In charming St Anton am Arlberg (the cradle of alpine skiing), the Galzigbahn cars stop running at 16:15. By 18:30, when the kitchen at Ullrhaus begins to plate its first amuses, the collective mood in the village has shifted: boots off, lanterns on, the day’s adrenaline metabolizes into something quieter and hungrier. Inside Ullrhaus, the designer-led hotel that opened in 2021, a creatively disciplined flurry is in motion. The hotel boasts both à la carte dining for visitors and guests on half-board in their Wine & Dine and a much smaller restaurant-within-a-restaurant occupies what the owners call the Gourmetstube: an intimate sage and timber-beamed room where the nine-course “Elements” tasting menu is laid out for those who book well ahead. The latter is, by most measures the trade uses, an exceptionally ambitious table.

The credentials are real: two toques from Gault Millau in 2024 and 2025, a score of 14.5/20 that places it among Tyrol’s notable kitchens, a 2026 Star in the MICHELIN Guide, ninety points from Falstaff. Chef de cuisine Erkan Cakir conceived and developed the Elements menu together with host Michael Gfall, himself a chef of long standing in the Arlberg, whose creative input and regional expertise played an essential role in its development. The discipline of that symbiotic culinary relationship shows in every plate that leaves the pass.

◆ DATA TO EXAMINE:
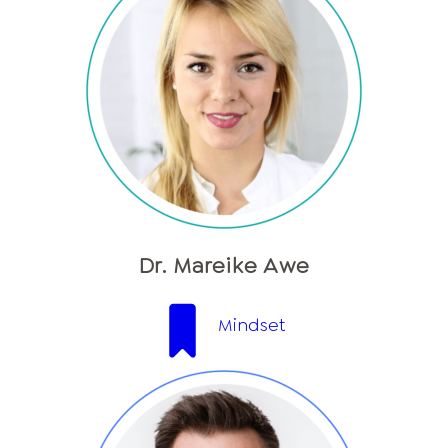
Dr. Mareike Awe
Mindset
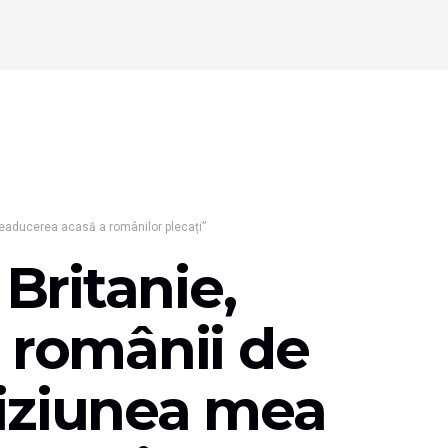
 readucerea acasă a românilor plecați”
 Britanie,
u românii de
viziunea mea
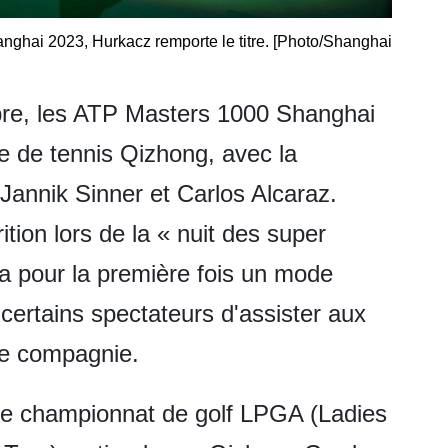
ghai 2023, Hurkacz remporte le titre. [Photo/Shanghai
re, les ATP Masters 1000 Shanghai
e de tennis Qizhong, avec la
Jannik Sinner et Carlos Alcaraz.
tion lors de la « nuit des super
ra pour la première fois un mode
 certains spectateurs d'assister aux
de compagnie.
 le championnat de golf LPGA (Ladies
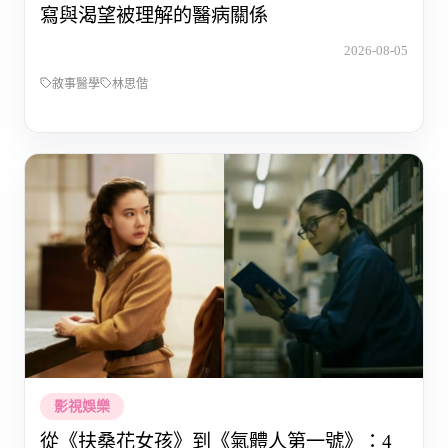
寫與渴望被理解的醫病關係
2026-08-05
敘事醫學
林思偕
影視娛樂
從《扶桑花女孩》到《氣體人第一號》：4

◆ ABOUT THIS EXERCISE:
How would you sum up the text on Ullrhaus in two sentences?

◆ ANSWER FOR THE TASK:
Ullrhaus, a designer-led hotel in St Anton am Arlberg that opened in 2021, offers à la carte dining for visitors and half-board guests in its Wine & Dine, and a small Gourmetstube serves the nine-course "Elements" tasting menu to those who book well ahead. That table holds two Gault Millau toques from 2024 and 2025, a 2026 MICHELIN Star and ninety points from Falstaff, and its menu was developed by chef de cuisine Erkan Cakir together with host Michael Gfall.